## O que fazer
1. Liste os três pedidos que, segundo o texto sobre Uri Avnery, ele fez sobre o próprio corpo, o arquivo e o dinheiro.
2. Diga se cada afirmação concorda com o texto sobre Uri Avnery, respondendo sim ou não e citando literalmente as palavras do texto que decidem a questão: (a) Avnery nasceu em Hanover, na Alemanha. (b) Depois de chegar a Israel, Avnery morou em Jerusalém. (c) Avnery entrou na organização Etzel aos 18 anos.
3. Prossiga o texto sobre Uri Avnery a partir da última frase apresentada.

## Trecho de origem
O mais destacado lutador pela paz dentro de Israel, Uri Avnery, faleceu no dia 20. Hospitalizado após derrame cerebral, em coma há dez dias, o ex-deputado do Knesset (parlamento israelense), jornalista, fundador da revista semanal Haolam Hazeh (Este Mundo) e idealizador e fundador do Bloco da Paz, Avnery foi o primeiro israelense a se econtrar, após viagem atravessando o Líbano, com o líder palestino, Yasser Arafat.
Ativista pela paz, com o reconhecimento dos direitos do povo palestino e do estabelecimento do Estado da Palestina, livre da ocupação israelense, militou até o final da vida, aos 94 anos.
Avnery pediu que seu corpo seja cremado, seu arquivo entregue à Biblioteca Nacional de Israel e seu dinheiro doado em favor de atividades pela paz.
Sem nunca se intimidar com o poder temporário dos criminosos do apartheid israelense, Avnery demonstrava uma convicção inabalável na justiça de suas idéias. “Do ponto de vista dos ideais, minha vida foi uma vitória total e do ponto de vista das idéias, eles, os inimigos da paz, foram politicamente derrotados”.
Nascido em 1923, em Hanover, na Alemanha, Avnery, que antes de vir a Israel se chamava Helmut Osterman, emigrou junto com sua família para Israel em 1933, alguns meses depois da subida de Hitler ao poder. Depois da chegada viveu até o último de seus dias em Tel Aviv.
Quando jovem, foi admirador do sionista de direita, Zeev Jabotinsky e aos 15 anos de idade ingressou na organização paramilitar sionista, Etzel. O papel de Avnery, na época, durante o terror que ajudou a limpar o terreno de palestinos para implantar o Estado de Israel era – segundo ele próprio – “distribuir panfletos para amedrontar os árabes, enquanto companheiros da organização colocavam bombas em mercados, em Haifa, em Yaffo e muitas mulheres e crianças morreram e apoiei isto”, como confessou em entrevista ao jornal Haaretz.
Mas a própria guerra de 1948 e as atrocidades contra o povo palestino cometidas sob seu olhar, o fizeram mudar a visão. “Estive entre os primeiros a acreditar na solução dos dois Estados, um para os judeus e outros para os palestinos”, descreve.

## Material fornecido
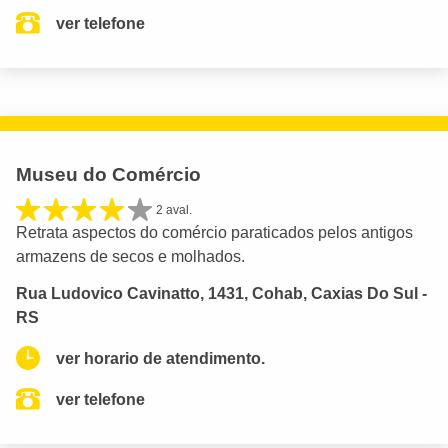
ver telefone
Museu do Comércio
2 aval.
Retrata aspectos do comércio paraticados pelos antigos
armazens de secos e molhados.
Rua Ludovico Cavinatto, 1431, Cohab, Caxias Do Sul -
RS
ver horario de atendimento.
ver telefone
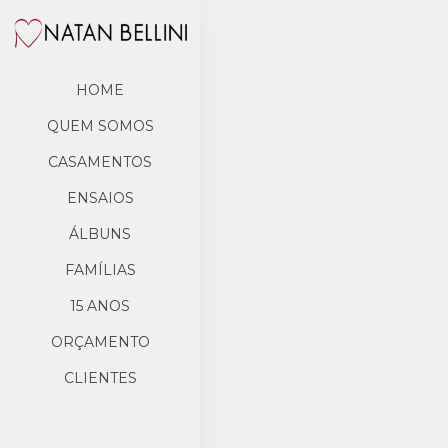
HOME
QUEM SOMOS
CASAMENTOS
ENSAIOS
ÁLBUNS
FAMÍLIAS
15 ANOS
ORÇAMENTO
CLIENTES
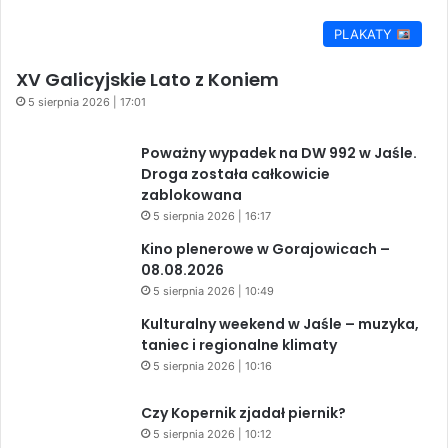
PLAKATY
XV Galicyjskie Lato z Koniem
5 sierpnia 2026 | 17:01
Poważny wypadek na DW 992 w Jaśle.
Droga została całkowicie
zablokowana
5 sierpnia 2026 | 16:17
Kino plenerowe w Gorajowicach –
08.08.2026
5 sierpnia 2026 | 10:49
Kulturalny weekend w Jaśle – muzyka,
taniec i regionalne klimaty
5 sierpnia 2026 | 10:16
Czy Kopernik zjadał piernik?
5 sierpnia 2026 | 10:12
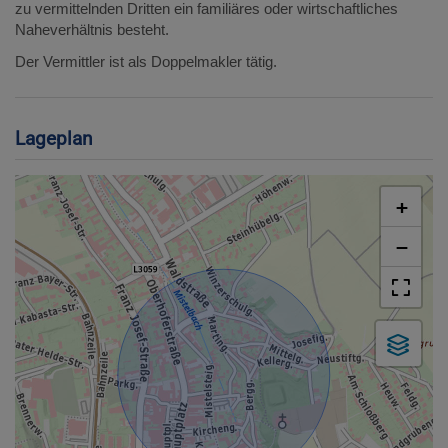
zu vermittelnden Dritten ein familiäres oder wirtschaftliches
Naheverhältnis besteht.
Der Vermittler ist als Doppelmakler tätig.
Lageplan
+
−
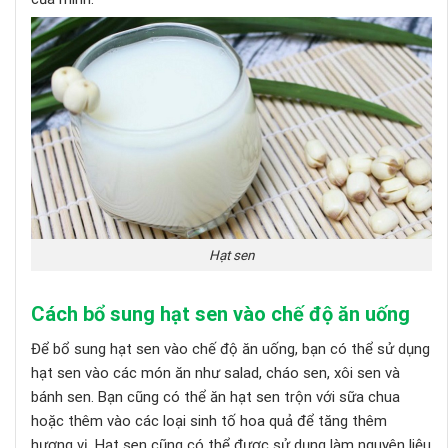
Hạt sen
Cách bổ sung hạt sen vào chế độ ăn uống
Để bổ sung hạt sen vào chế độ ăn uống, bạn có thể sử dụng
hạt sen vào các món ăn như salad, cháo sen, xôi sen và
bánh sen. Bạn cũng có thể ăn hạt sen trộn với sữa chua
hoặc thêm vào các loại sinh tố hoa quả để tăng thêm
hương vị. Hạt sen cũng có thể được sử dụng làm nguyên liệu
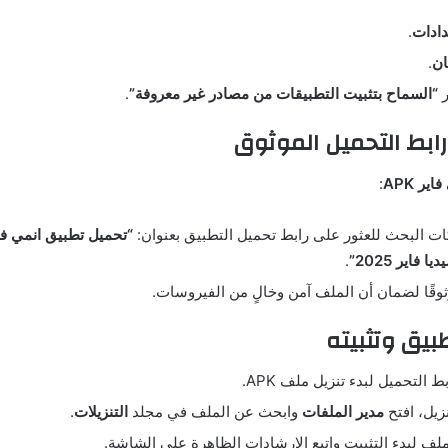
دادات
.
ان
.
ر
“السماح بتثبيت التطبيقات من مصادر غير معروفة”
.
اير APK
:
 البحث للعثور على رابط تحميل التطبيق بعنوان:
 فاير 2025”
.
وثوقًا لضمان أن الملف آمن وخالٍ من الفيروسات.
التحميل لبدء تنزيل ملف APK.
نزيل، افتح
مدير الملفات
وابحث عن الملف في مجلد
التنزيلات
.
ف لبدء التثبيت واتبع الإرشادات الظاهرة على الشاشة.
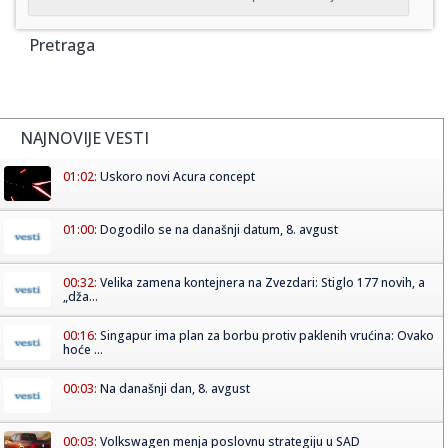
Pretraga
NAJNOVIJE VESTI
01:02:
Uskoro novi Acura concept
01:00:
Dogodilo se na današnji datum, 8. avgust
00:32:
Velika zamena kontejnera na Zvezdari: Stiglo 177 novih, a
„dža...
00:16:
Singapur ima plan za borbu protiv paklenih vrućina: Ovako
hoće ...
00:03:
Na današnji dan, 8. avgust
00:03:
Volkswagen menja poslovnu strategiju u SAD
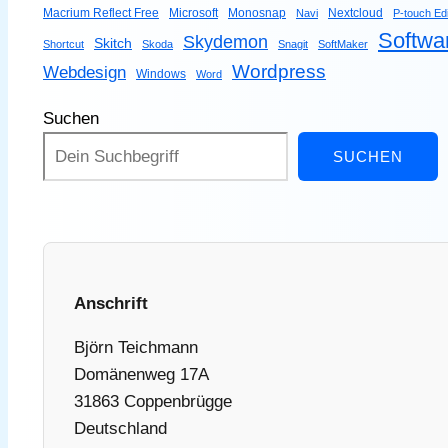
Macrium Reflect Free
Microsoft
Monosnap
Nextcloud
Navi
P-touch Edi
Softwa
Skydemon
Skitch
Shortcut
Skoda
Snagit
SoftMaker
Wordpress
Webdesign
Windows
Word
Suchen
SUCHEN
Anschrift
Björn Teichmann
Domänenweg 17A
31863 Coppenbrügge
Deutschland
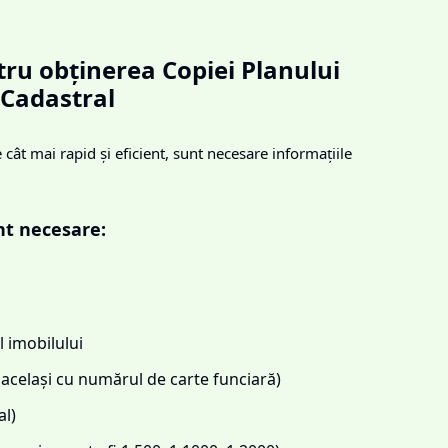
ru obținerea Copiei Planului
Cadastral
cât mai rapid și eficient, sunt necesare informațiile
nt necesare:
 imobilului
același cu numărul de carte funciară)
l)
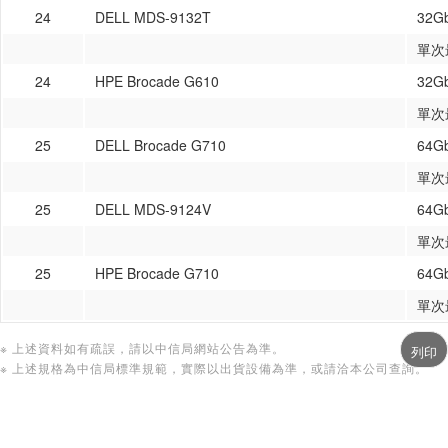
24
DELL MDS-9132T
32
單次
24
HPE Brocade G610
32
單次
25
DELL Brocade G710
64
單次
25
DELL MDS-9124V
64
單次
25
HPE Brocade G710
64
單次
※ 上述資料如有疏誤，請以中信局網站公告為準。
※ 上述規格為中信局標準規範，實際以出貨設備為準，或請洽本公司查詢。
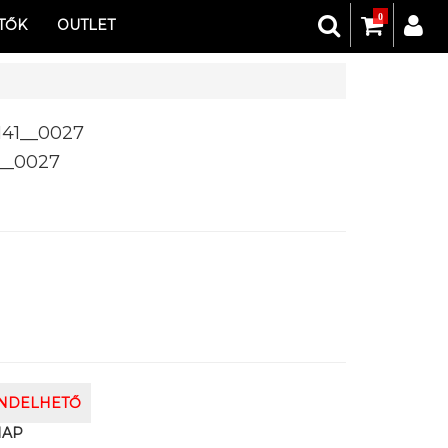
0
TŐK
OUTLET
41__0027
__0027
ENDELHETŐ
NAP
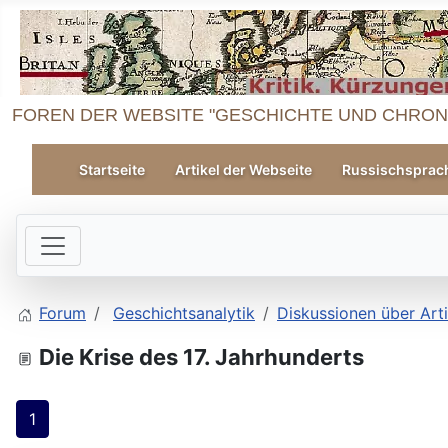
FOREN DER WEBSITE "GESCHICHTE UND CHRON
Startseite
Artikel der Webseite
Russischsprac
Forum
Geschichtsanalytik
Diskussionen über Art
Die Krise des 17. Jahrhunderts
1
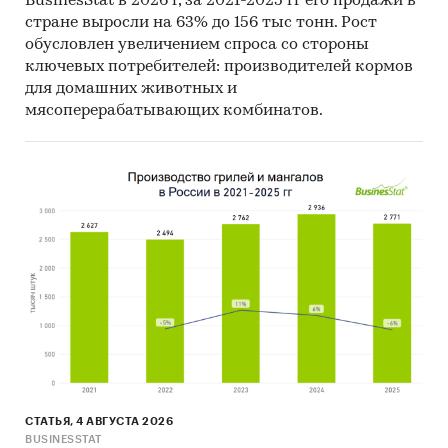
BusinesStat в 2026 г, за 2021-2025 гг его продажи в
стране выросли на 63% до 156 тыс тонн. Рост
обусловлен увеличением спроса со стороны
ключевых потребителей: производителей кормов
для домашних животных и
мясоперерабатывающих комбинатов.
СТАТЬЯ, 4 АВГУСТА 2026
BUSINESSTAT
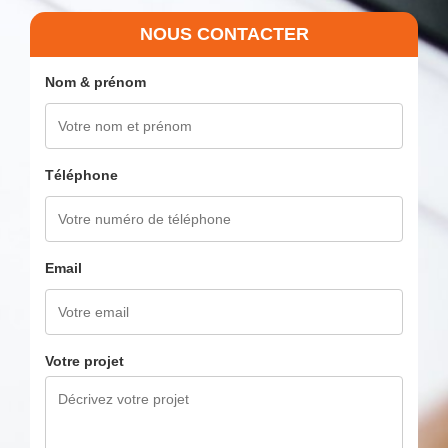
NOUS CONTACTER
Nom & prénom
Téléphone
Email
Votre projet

## Respostas escritas
1.
- Que seu corpo fosse cremado.
- Que seu arquivo fosse entregue à Biblioteca Nacional de Israel.
- Que seu dinheiro fosse doado em favor de atividades pela paz.

2.
(a) Sim: “Nascido em 1923, em Hanover, na Alemanha”.
(b) Não: “Depois da chegada viveu até o último de seus dias em Tel Aviv.”
(c) Não: “aos 15 anos de idade ingressou na organização paramilitar sionista, Etzel”.

3.
“Naqueles anos, não passávamos de dez pessoas a acreditar naquilo que hoje é consenso mundial”, declarava Avnery. Mas a partir daí Avnery evoluiu para uma compreensão cada vez mais clara da irracionalidade e injustiça latentes no regime israelense.
Em seu jornal Haolam Hazeh, desde dois anos depois da fundação do Estado de Israel, Avnery brandiu sua pena contra o conservadorismo, a discriminação contra as etnias árabe-judaicas em Israel, contra a posição anti-árabe do primeiro-ministro Ben Gurion.
Denunciou a degeneração e corrupção em que passou a assolar o regime israelense e foi agraciado pelo chefe do Mossad (serviço secreto de Israel, especializado em assassinar lideranças palestinas), em 2004, com a denominação de “Inimigo número um do regime”.
Em 1955, uma bomba foi colocada na redação de sua revista. Felizmente não houve feridos.
Em 1982, em plena invasão israelense do Líbano, quando os invasores cercaram Beirute e tentaram trucidar os integrantes da Organização de Libertação da Palestina, OLP -inclusive seu líder – Avnery cruzou trincheiras e entrevistou Yasser Arafat, que pouco depois conseguiu escapar.
Em 1992, Avnery idealizou e fundou a organização Bloco da Paz. Participou de inúmeras manifestações pela paz e contra ações agressivas tanto a Gaza quanto à Cisjordânia.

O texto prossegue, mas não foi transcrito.